I’m going to be blunt here. If you’re running Kubernetes without network policies, every pod in your cluster can talk to every other pod. That’s a flat network. It’s terrifying.

I learned this the hard way. A few years back, a compromised container in our staging namespace made a direct TCP connection to the production PostgreSQL pod. No firewall, no segmentation, nothing stopping it. The attacker didn’t even need to be clever — they just scanned the internal network and found an open port. We had pod security policies in place, RBAC locked down, image scanning, the works. But zero network policies. That one gap made everything else irrelevant.

Most teams skip network policies. Don’t be most teams.


First Things First: Your CNI Has to Support It

Here’s something that trips people up constantly. NetworkPolicy is a Kubernetes API resource, but the enforcement happens at the CNI plugin level. If your CNI doesn’t support it, you can create NetworkPolicy objects all day long and nothing will actually happen. No errors, no warnings. Just silent non-enforcement.

The default kubenet CNI that ships with some managed clusters? Doesn’t support network policies. You need one of these:

Calico — the most common choice. Solid, battle-tested, works everywhere. I’ve run it on EKS, GKE, and bare metal. It handles both network policies and can do its own Calico-specific policies for more advanced rules.

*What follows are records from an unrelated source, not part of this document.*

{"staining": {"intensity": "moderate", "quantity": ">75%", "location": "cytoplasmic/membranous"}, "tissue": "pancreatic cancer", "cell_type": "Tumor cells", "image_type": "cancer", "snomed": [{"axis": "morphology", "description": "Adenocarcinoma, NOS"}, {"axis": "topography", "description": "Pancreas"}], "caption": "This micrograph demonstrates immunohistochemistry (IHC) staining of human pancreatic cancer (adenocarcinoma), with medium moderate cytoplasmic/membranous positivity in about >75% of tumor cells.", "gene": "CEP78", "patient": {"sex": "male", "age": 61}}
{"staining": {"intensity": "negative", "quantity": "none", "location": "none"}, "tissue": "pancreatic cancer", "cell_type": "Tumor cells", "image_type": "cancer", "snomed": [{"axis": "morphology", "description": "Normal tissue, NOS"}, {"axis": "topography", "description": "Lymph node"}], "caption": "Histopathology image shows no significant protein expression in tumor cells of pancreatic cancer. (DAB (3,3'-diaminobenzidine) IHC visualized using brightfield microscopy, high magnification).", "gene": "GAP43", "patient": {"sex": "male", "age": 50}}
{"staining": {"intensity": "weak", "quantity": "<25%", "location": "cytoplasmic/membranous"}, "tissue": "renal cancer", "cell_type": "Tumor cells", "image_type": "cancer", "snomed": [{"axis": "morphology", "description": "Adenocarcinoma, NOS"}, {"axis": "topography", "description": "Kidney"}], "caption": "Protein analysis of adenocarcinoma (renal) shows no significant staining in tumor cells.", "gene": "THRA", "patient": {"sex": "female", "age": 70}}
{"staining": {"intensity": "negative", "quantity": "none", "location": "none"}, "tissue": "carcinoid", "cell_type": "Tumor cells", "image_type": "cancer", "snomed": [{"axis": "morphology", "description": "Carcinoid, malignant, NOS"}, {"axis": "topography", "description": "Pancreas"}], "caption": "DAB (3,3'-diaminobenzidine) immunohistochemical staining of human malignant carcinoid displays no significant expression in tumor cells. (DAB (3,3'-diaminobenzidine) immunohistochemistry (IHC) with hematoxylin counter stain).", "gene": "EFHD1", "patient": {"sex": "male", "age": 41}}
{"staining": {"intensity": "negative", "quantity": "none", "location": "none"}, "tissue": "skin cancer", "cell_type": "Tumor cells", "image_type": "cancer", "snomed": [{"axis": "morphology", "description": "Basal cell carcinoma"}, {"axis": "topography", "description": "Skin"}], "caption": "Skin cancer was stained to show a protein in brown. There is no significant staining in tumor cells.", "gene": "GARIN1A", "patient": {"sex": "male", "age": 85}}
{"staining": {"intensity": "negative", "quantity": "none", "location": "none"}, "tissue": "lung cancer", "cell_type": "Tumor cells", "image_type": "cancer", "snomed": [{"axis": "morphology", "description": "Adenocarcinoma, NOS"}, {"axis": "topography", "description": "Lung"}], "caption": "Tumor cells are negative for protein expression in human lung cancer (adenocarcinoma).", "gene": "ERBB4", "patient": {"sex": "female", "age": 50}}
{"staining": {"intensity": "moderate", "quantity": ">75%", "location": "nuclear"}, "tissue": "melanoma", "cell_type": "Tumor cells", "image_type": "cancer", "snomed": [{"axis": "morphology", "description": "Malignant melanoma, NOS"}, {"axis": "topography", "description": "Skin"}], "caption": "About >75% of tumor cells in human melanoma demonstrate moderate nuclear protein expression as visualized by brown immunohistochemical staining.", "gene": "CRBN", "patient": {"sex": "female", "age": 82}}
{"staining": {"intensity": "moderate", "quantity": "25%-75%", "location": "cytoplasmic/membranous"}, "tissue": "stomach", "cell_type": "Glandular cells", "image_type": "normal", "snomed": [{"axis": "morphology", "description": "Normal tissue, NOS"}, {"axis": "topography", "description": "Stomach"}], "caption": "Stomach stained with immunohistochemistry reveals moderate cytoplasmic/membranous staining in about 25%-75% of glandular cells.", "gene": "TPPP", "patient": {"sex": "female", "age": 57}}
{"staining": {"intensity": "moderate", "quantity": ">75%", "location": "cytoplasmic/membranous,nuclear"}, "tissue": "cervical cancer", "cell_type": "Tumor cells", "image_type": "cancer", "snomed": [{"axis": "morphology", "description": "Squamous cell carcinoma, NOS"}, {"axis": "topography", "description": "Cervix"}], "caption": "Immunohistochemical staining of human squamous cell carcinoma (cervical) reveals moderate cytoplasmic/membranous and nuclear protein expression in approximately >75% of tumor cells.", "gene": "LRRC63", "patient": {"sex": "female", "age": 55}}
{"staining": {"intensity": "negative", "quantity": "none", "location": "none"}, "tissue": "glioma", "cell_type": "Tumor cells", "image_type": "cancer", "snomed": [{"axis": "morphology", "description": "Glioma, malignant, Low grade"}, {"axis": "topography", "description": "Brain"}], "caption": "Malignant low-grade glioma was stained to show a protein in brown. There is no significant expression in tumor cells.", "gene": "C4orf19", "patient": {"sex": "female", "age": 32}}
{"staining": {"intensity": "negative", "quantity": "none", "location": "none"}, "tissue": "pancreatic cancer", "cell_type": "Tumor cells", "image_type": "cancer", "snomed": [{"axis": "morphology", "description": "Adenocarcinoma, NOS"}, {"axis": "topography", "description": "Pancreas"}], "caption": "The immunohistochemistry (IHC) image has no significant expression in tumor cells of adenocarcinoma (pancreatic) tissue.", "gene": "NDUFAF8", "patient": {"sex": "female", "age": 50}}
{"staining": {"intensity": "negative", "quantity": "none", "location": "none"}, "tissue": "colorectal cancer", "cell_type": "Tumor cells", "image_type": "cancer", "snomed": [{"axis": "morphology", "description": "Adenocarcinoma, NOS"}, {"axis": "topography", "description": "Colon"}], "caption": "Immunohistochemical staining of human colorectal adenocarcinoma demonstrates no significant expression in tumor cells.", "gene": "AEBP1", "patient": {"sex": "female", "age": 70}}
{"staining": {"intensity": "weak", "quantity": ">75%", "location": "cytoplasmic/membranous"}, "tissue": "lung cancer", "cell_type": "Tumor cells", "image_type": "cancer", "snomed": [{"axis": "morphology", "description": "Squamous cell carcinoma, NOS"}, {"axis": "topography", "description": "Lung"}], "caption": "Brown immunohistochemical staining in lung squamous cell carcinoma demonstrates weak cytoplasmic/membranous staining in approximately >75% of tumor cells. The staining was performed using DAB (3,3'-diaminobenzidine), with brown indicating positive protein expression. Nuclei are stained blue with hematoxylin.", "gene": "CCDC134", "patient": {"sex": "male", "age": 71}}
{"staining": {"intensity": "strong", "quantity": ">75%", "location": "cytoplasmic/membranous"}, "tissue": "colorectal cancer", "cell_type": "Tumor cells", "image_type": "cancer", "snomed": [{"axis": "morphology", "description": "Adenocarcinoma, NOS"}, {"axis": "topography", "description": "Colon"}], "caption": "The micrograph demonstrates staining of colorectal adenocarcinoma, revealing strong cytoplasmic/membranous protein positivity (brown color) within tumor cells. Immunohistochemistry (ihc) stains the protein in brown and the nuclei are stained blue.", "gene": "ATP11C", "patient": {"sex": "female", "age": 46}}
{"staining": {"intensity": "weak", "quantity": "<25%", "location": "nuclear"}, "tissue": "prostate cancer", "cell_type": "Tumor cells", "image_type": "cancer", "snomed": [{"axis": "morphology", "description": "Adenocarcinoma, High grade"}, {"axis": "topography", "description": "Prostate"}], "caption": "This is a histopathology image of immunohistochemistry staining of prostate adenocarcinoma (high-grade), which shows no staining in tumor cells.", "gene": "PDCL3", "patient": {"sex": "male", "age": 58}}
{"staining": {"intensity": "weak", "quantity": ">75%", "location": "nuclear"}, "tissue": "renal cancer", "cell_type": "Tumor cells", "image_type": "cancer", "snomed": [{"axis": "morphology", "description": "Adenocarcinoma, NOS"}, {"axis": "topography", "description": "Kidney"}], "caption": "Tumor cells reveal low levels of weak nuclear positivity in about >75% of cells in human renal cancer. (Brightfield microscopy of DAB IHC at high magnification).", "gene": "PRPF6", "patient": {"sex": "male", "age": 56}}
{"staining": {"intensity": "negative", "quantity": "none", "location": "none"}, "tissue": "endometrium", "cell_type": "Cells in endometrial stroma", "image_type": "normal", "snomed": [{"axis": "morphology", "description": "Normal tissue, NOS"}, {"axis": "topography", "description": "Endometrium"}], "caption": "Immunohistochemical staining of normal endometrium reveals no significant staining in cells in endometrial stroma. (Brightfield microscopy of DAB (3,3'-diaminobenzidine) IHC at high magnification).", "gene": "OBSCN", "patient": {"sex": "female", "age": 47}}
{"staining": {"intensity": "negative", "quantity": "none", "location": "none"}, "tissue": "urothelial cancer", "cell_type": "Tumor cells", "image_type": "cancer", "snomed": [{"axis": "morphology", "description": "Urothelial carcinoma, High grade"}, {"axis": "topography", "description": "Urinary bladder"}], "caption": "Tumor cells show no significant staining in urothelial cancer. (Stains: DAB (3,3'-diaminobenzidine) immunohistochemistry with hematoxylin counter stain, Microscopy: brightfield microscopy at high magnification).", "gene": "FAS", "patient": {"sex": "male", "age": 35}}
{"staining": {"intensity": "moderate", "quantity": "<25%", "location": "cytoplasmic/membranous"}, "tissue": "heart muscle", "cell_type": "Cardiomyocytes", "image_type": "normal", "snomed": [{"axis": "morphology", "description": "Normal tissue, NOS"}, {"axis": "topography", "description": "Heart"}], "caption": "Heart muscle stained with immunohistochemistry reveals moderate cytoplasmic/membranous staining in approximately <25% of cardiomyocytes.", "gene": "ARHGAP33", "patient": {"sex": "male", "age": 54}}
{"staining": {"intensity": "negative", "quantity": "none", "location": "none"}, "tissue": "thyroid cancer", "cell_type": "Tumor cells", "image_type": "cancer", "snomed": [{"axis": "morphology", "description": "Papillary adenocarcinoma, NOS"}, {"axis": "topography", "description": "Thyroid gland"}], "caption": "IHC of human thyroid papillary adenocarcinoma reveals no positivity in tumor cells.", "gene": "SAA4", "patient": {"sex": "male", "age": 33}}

Cilium — eBPF-based, newer, incredibly powerful. If you’re on a recent kernel (5.10+), Cilium gives you L7 visibility and policy enforcement that Calico can’t match. I’ve been moving new clusters to Cilium over the past year.

Weave Net — works fine, less common these days.

If you’re on EKS, check out my piece on advanced networking in EKS — the VPC CNI plugin doesn’t enforce network policies natively, so you’ll need Calico or Cilium as an overlay.

Verify your CNI actually works before writing a single policy:

# Deploy two test pods
kubectl run source --image=busybox --restart=Never -- sleep 3600
kubectl run target --image=nginx --restart=Never

# Confirm they can talk
kubectl exec source -- wget -qO- --timeout=3 http://$(kubectl get pod target -o jsonpath='{.status.podIP}')

Start with Default Deny

Every namespace should start with a default deny policy. This flips the model from “everything is allowed” to “nothing is allowed unless explicitly permitted.” It’s the single most impactful thing you can do for container security.

apiVersion: networking.k8s.io/v1
kind: NetworkPolicy
metadata:
  name: default-deny-all
  namespace: production
spec:
  podSelector: {}
  policyTypes:
    - Ingress
    - Egress

That empty podSelector: {} means “apply to every pod in this namespace.” Once this is in place, all traffic — inbound and outbound — is blocked. Your pods can’t even resolve DNS.

Which brings me to the first thing everyone forgets.


Allow DNS or Everything Breaks

The moment you apply a default deny egress policy, DNS resolution stops working. Every pod that tries to reach a service by name will fail. I’ve seen teams apply default deny on a Friday afternoon and then spend the weekend debugging why their entire application is down.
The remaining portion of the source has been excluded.